Interesting, as we can see we have a lot of outliers present in our data. But we will investigate them further.

In [None]:
sns.pairplot(train_df[['I1', 'I2', 'I3', 'I4', 'I5', 'I6',
       'target']], hue="target", palette="Set2", diag_kind="kde",height = 3)

### Plotting Correlation Matrix

In [None]:
#correlation heatmap of dataset
def correlation_heatmap(df):
    _ , ax = plt.subplots(figsize =(14, 12))
    colormap = sns.diverging_palette(220, 10, as_cmap = True)
    
    _ = sns.heatmap(
        df.corr(), 
        cmap = colormap,
        square=True, 
        cbar_kws={'shrink':.9 }, 
        ax=ax,
        annot=True, 
        linewidths=0.1,vmax=1.0, linecolor='white',
        annot_kws={'fontsize':12 }
    )
    
    plt.title('Pearson Correlation of Features', y=1.05, size=15)

correlation_heatmap(train_df)

Althouh the number of variables are less, we have a lot of correlated features.
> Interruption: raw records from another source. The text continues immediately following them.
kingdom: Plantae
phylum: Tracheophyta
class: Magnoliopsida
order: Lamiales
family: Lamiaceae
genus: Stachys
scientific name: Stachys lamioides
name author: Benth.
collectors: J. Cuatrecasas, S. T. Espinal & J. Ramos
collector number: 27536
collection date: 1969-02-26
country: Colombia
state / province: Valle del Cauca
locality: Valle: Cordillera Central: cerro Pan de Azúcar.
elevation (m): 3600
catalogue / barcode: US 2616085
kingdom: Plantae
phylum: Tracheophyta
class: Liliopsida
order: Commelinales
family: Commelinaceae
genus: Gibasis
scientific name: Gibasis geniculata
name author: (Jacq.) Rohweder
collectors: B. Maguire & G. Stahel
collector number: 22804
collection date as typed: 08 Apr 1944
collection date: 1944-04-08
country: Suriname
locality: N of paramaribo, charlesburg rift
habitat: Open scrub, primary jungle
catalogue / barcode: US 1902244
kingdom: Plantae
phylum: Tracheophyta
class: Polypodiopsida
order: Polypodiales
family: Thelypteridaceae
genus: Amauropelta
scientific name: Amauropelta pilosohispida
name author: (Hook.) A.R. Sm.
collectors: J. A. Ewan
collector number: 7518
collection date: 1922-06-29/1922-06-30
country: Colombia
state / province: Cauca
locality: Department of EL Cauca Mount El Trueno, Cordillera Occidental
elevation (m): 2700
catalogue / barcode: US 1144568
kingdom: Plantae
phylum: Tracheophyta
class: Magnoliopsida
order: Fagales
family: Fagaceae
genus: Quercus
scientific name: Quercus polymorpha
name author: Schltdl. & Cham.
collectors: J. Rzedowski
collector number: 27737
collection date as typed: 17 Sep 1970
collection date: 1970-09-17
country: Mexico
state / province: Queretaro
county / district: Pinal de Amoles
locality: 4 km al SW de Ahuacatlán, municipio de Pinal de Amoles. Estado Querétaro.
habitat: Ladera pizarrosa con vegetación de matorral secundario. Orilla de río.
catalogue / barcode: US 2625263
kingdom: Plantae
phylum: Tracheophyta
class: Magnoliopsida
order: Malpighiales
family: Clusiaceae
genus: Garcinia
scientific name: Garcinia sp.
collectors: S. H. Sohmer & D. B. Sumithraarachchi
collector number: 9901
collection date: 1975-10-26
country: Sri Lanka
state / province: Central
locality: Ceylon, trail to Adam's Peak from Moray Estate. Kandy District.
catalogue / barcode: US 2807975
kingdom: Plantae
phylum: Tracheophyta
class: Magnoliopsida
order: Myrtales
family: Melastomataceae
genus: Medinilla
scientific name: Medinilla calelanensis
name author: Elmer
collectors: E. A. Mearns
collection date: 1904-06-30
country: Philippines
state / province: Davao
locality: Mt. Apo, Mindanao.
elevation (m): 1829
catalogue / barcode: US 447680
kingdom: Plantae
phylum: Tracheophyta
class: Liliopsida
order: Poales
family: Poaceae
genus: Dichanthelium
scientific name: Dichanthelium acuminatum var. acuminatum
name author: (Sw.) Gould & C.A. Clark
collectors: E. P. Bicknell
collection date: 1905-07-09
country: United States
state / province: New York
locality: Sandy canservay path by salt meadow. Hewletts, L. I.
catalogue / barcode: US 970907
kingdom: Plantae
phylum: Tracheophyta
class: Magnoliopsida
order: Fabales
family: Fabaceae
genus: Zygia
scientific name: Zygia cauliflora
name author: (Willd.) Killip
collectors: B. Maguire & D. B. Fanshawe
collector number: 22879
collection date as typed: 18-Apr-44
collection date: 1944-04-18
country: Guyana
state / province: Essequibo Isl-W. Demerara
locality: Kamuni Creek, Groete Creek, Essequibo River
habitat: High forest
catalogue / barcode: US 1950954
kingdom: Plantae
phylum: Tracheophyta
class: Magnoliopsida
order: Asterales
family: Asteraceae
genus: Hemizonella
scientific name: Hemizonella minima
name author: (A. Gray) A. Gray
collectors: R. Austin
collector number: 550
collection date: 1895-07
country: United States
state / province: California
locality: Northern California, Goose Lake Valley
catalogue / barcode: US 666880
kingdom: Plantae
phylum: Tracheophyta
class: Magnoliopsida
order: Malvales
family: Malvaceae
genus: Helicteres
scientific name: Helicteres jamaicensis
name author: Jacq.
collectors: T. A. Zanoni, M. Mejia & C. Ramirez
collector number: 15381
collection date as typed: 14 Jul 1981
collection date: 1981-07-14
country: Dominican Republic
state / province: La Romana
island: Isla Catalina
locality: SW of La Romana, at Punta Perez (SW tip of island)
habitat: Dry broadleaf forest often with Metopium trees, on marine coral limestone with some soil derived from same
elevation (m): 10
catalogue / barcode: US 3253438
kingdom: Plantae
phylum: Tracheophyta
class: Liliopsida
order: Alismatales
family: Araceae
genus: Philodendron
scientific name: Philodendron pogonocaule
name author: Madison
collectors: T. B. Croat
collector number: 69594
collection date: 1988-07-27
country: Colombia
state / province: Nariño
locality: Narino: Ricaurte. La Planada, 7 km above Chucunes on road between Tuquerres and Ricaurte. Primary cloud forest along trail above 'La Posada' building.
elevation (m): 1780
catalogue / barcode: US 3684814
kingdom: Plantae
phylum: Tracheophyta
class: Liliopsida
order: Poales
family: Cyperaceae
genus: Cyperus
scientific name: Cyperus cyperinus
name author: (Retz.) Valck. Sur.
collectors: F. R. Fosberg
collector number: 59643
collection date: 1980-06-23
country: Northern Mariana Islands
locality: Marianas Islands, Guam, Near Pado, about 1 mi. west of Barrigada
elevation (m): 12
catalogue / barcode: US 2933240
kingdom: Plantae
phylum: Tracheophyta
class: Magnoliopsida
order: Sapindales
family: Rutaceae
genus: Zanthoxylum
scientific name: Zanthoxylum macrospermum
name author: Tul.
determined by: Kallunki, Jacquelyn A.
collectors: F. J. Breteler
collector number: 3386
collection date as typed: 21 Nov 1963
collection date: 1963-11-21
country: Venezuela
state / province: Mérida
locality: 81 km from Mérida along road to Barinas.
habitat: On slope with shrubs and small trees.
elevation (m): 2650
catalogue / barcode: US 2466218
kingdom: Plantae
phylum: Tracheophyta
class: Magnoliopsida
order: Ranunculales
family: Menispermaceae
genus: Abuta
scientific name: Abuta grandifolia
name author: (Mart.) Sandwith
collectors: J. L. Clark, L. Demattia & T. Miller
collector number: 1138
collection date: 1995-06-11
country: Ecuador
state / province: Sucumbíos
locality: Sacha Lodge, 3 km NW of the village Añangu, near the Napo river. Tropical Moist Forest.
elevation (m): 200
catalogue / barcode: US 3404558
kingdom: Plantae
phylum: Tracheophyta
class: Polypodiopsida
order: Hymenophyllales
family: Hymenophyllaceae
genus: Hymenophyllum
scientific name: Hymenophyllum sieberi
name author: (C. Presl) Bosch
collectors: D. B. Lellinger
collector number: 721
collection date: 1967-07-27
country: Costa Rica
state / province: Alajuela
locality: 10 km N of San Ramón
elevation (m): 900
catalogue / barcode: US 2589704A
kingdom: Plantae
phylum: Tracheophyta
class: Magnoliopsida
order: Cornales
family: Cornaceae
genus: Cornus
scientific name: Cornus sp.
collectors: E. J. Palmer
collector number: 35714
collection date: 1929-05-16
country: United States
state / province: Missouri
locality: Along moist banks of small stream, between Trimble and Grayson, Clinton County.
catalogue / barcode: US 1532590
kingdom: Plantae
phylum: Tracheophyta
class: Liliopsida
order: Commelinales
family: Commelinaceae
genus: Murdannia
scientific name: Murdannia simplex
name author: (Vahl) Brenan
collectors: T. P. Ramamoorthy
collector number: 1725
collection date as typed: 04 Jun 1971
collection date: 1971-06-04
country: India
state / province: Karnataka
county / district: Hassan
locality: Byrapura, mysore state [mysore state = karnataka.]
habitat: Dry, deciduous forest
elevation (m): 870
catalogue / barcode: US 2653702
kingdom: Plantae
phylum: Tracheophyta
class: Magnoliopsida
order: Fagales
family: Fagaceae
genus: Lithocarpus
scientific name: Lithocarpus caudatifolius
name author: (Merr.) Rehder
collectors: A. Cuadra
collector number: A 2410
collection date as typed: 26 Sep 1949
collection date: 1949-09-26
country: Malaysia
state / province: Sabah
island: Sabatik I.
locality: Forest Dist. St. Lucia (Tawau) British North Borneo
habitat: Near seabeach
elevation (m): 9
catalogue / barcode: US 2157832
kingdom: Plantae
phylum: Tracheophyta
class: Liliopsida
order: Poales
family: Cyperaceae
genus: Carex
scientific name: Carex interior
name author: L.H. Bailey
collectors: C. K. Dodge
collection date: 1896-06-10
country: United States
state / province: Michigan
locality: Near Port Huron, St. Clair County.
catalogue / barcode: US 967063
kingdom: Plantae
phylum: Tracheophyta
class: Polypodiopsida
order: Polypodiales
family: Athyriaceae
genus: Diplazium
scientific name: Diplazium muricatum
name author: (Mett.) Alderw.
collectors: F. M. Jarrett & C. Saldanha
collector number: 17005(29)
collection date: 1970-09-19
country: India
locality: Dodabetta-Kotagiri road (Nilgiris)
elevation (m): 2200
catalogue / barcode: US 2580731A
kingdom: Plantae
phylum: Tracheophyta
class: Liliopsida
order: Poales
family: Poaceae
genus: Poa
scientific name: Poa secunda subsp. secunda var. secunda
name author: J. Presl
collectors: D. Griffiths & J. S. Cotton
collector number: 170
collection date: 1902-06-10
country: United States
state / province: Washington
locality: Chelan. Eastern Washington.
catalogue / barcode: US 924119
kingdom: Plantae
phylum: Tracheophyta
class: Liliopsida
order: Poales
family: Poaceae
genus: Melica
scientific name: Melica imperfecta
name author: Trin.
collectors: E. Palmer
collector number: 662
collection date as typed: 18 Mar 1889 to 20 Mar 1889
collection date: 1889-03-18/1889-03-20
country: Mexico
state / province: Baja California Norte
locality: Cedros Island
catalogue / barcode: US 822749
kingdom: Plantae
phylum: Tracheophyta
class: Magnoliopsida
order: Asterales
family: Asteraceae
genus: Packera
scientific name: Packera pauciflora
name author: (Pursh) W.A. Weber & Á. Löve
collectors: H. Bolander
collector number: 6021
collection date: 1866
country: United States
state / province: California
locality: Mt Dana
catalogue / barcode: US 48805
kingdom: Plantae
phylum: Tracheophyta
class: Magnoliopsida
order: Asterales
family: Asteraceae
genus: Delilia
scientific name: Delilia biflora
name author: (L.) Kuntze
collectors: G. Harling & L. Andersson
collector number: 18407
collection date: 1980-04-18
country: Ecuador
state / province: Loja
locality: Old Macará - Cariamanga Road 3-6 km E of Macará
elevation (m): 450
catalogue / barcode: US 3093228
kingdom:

We have to remove them.

## Outliers investigation

In [None]:
def OutLiersBox(df,nameOfFeature):
    
    trace0 = go.Box(
        y = df[nameOfFeature],
        name = "All Points",
        jitter = 0.3,
        pointpos = -1.8,
        boxpoints = 'all',
        marker = dict(
            color = 'rgb(7,40,89)'),
        line = dict(
            color = 'rgb(7,40,89)')
    )

    trace1 = go.Box(
        y = df[nameOfFeature],
        name = "Only Whiskers",
        boxpoints = False,
        marker = dict(
            color = 'rgb(9,56,125)'),
        line = dict(
            color = 'rgb(9,56,125)')
    )

    trace2 = go.Box(
        y = df[nameOfFeature],
        name = "Suspected Outliers",
        boxpoints = 'suspectedoutliers',
        marker = dict(
            color = 'rgb(8,81,156)',
            outliercolor = 'rgba(219, 64, 82, 0.6)',
            line = dict(
                outliercolor = 'rgba(219, 64, 82, 0.6)',
                outlierwidth = 2)),
        line = dict(
            color = 'rgb(8,81,156)')
    )

    trace3 = go.Box(
        y = df[nameOfFeature],
        name = "Whiskers and Outliers",
        boxpoints = 'outliers',
        marker = dict(
            color = 'rgb(107,174,214)'),
        line = dict(
            color = 'rgb(107,174,214)')
    )

    data = [trace0,trace1,trace2,trace3]

    layout = go.Layout(
        title = "{} Outliers".format(nameOfFeature)
    )

    fig = go.Figure(data=data,layout=layout)
    py.iplot(fig, filename = "Outliers")

In [None]:
OutLiersBox(train_df,'X1') # Outliers X1

In [None]:
OutLiersBox(train_df,'X2') # Outliers X2

In [None]:
OutLiersBox(train_df,'X3') 

In [None]:
OutLiersBox(train_df,'X4')

In [None]:
OutLiersBox(train_df,'X5')

In [None]:
OutLiersBox(train_df,'X6')

In [None]:
OutLiersBox(train_df,'I1')

In [None]:
OutLiersBox(train_df,'I2')

In [None]:
OutLiersBox(train_df,'I3')

In [None]:
OutLiersBox(train_df,'I4')

In [None]:
OutLiersBox(train_df,'I5')

In [None]:
OutLiersBox(train_df,'I6')

## Conclusion

So, from intial analysis we find out following:.

* X1 to X6 have outliers.
* No missing data
* Numeric Features have bimodal distribution ( either convert to normal using Box - Cox or use algorithms where the normality does not have a effect like SVM, random forest. )
* Correlated Features Detected.
* The dataset is not perfectly balanced.